Traversée de l’Atlantique : 1ère partie

Selon les modèles de vents, notre traversée devrait durer entre 14 et 20 jours. L’un des modèle prévoyait une quasi absence totale de vent au milieu mais nous avons préféré croire, dans un premier temps, l’autre modèle qui devait nous amener en moins de quatorze jours de l’autre côté et quasiment en ligne droite autour de la route orthodromique.

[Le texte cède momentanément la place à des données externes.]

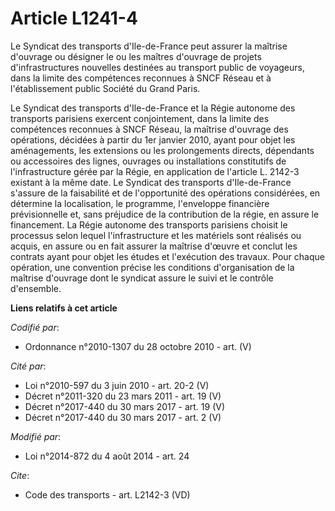 # Article L1241-4

Le Syndicat des transports d'Ile-de-France peut assurer la maîtrise d'ouvrage ou désigner le ou les maîtres d'ouvrage de
projets d'infrastructures nouvelles destinées au transport public de voyageurs, dans la limite des compétences reconnues à
SNCF Réseau et à l'établissement public Société du Grand Paris. 

Le Syndicat des transports d'Ile-de-France et la Régie autonome des transports parisiens exercent conjointement, dans la
limite des compétences reconnues à SNCF Réseau, la maîtrise d'ouvrage des opérations, décidées à partir du 1er janvier 2010,
ayant pour objet les aménagements, les extensions ou les prolongements directs, dépendants ou accessoires des lignes,
ouvrages ou installations constitutifs de l'infrastructure gérée par la Régie, en application de l'article L. 2142-3 existant
à la même date. Le Syndicat des transports d'Ile-de-France s'assure de la faisabilité et de l'opportunité des opérations
considérées, en détermine la localisation, le programme, l'enveloppe financière prévisionnelle et, sans préjudice de la
contribution de la régie, en assure le financement. La Régie autonome des transports parisiens choisit le processus selon
lequel l'infrastructure et les matériels sont réalisés ou acquis, en assure ou en fait assurer la maîtrise d'œuvre et conclut
les contrats ayant pour objet les études et l'exécution des travaux. Pour chaque opération, une convention précise les
conditions d'organisation de la maîtrise d'ouvrage dont le syndicat assure le suivi et le contrôle d'ensemble.

**Liens relatifs à cet article**

_Codifié par_:

  - Ordonnance n°2010-1307 du 28 octobre 2010 - art. (V)

_Cité par_:

  - Loi n°2010-597 du 3 juin 2010 - art. 20-2 (V)
  - Décret n°2011-320 du 23 mars 2011 - art. 19 (V)
  - Décret n°2017-440 du 30 mars 2017 - art. 19 (V)
  - Décret n°2017-440 du 30 mars 2017 - art. 2 (V)

_Modifié par_:

  - Loi n°2014-872 du 4 août 2014 - art. 24

_Cite_:

  - Code des transports - art. L2142-3 (VD)

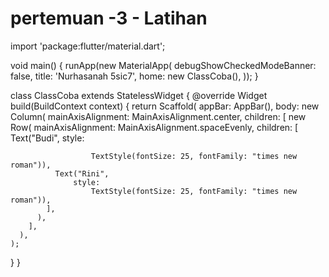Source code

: # pertemuan -3 - Latihan

import 'package:flutter/material.dart';

void main() {
  runApp(new MaterialApp( 
    debugShowCheckedModeBanner: false,
      title: 'Nurhasanah 5sic7',
    home: new ClassCoba(),
  ));
}

class ClassCoba extends StatelessWidget {
  @override
  Widget build(BuildContext context) {
    return Scaffold(
      appBar: AppBar(),
      body: new Column(
        mainAxisAlignment: MainAxisAlignment.center,
        children: <Widget>[
          new Row(
            mainAxisAlignment: MainAxisAlignment.spaceEvenly,
            children: <Widget>[
              Text("Budi",
                  style:
                      
                      TextStyle(fontSize: 25, fontFamily: "times new roman")),
              Text("Rini",
                  style:
                      TextStyle(fontSize: 25, fontFamily: "times new roman")),
            ],
          ),
        ],
      ),
    );
  }
}
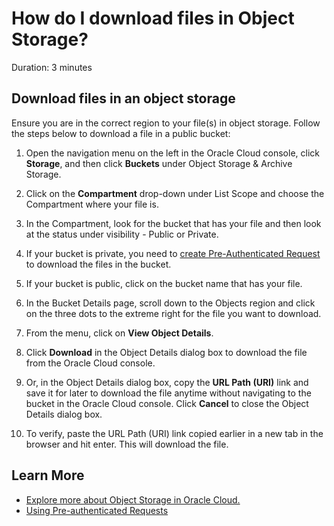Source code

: # How do I download files in Object Storage?

Duration: 3 minutes

## Download files in an object storage

Ensure you are in the correct region to your file(s) in object storage. Follow the steps below to download a file in a public bucket:

1. Open the navigation menu on the left in the Oracle Cloud console, click **Storage**, and then click **Buckets** under Object Storage & Archive Storage.

2. Click on the **Compartment** drop-down under List Scope and choose the Compartment where your file is.

3. In the Compartment, look for the bucket that has your file and then look at the status under visibility - Public or Private.

4. If your bucket is private, you need to [create Pre-Authenticated Request](https://oracle.github.io/learning-library/sprints/oci/sprint-create-par-link/) to download the files in the bucket.

5. If your bucket is public, click on the bucket name that has your file.

6. In the Bucket Details page, scroll down to the Objects region and click on the three dots to the extreme right for the file you want to download.

7. From the menu, click on **View Object Details**.

8. Click **Download** in the Object Details dialog box to download the file from the Oracle Cloud console.

9. Or, in the Object Details dialog box, copy the **URL Path (URI)** link and save it for later to download the file anytime without navigating to the bucket in the Oracle Cloud console. Click **Cancel** to close the Object Details dialog box.

10. To verify, paste the URL Path (URI) link copied earlier in a new tab in the browser and hit enter. This will download the file.

## Learn More

* [Explore more about Object Storage in Oracle Cloud.](https://docs.oracle.com/en-us/iaas/Content/Object/home.htm)
* [Using Pre-authenticated Requests](https://docs.oracle.com/en-us/iaas/Content/Object/Tasks/usingpreauthenticatedrequests.htm)
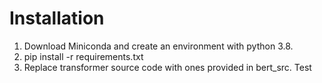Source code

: # Installation
1. Download Miniconda and create an environment with python 3.8.
2. pip install -r requirements.txt
3. Replace transformer source code with ones provided in bert_src. 
Test
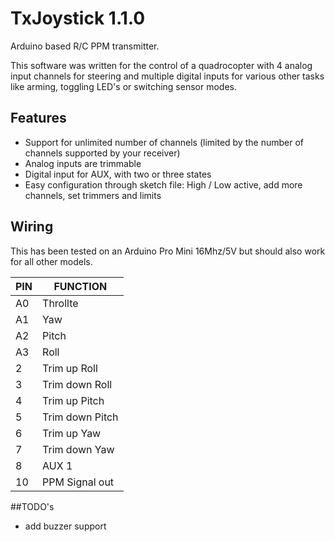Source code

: # TxJoystick 1.1.0
Arduino based R/C PPM transmitter.

This software was written for the control of a quadrocopter with 4 analog input channels for steering and multiple digital inputs for various other tasks like arming, toggling LED's or switching sensor modes.

## Features
* Support for unlimited number of channels (limited by the number of channels supported by your receiver)
* Analog inputs are trimmable
* Digital input for AUX, with two or three states
* Easy configuration through sketch file: High / Low active, add more channels, set trimmers and limits

## Wiring
This has been tested on an Arduino Pro Mini 16Mhz/5V but should also work for all other models.

<table>
  <thead>
    <tr><th>PIN</th><th>FUNCTION</th></tr>
  </thead>
  <tbody>
    <tr><td>A0</td><td>Throllte
    <tr><td>A1</td><td>Yaw
    <tr><td>A2</td><td>Pitch</td></tr>
    <tr><td>A3</td><td>Roll</td></tr>
    <tr><td>2</td><td>Trim up Roll</td></tr>
    <tr><td>3</td><td>Trim down Roll</td></tr>
    <tr><td>4</td><td>Trim up Pitch</td></tr>
    <tr><td>5</td><td>Trim down Pitch</td></tr>
    <tr><td>6</td><td>Trim up Yaw</td></tr>
    <tr><td>7</td><td>Trim down Yaw</td></tr>
    <tr><td>8</td><td>AUX 1</td></tr>
    <tr><td>10</td><td>PPM Signal out</td></tr>
  </tbody>
</table>

##TODO's
* add buzzer support

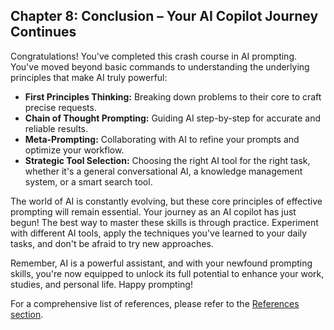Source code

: ## Chapter 8: Conclusion – Your AI Copilot Journey Continues

Congratulations! You've completed this crash course in AI prompting. You've moved beyond basic commands to understanding the underlying principles that make AI truly powerful:

- **First Principles Thinking:** Breaking down problems to their core to craft precise requests.
- **Chain of Thought Prompting:** Guiding AI step-by-step for accurate and reliable results.
- **Meta-Prompting:** Collaborating with AI to refine your prompts and optimize your workflow.
- **Strategic Tool Selection:** Choosing the right AI tool for the right task, whether it's a general conversational AI, a knowledge management system, or a smart search tool.

The world of AI is constantly evolving, but these core principles of effective prompting will remain essential. Your journey as an AI copilot has just begun! The best way to master these skills is through practice. Experiment with different AI tools, apply the techniques you've learned to your daily tasks, and don't be afraid to try new approaches.

Remember, AI is a powerful assistant, and with your newfound prompting skills, you're now equipped to unlock its full potential to enhance your work, studies, and personal life. Happy prompting!

For a comprehensive list of references, please refer to the [References section](10_references.md).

La silhouette de Sao Vicente s’éloigne


Départ 13h45 le 24 décembre de la Marina de Mindelo, 8, 9 nœuds de vent, tranquille ! 16h, après une petite heure de traîne avec le leurre « rosoyant » neuf de Michel et Evy, une vraie poupée pieuvre Barbie, nous remontons notre première dorade coryphène : 70 cm, belle bête ! Juste ce qu’il faut pour notre réveillon de Noël ! Merci Félix du tuyau pour occire en douceur sans violence et avec respect la bête : à la place du rhum blanc de base préconisé, nous avons utilisé nos ressources du bord : le gin Gordon and Co, quasi intact, acheté l’an passé à Plymouth. 2 centilitres dans les ouïes et la gueule suffisent à calmer définitivement et instantanément la bête. Potion magique incroyable, il faut avoir tester pour y croire.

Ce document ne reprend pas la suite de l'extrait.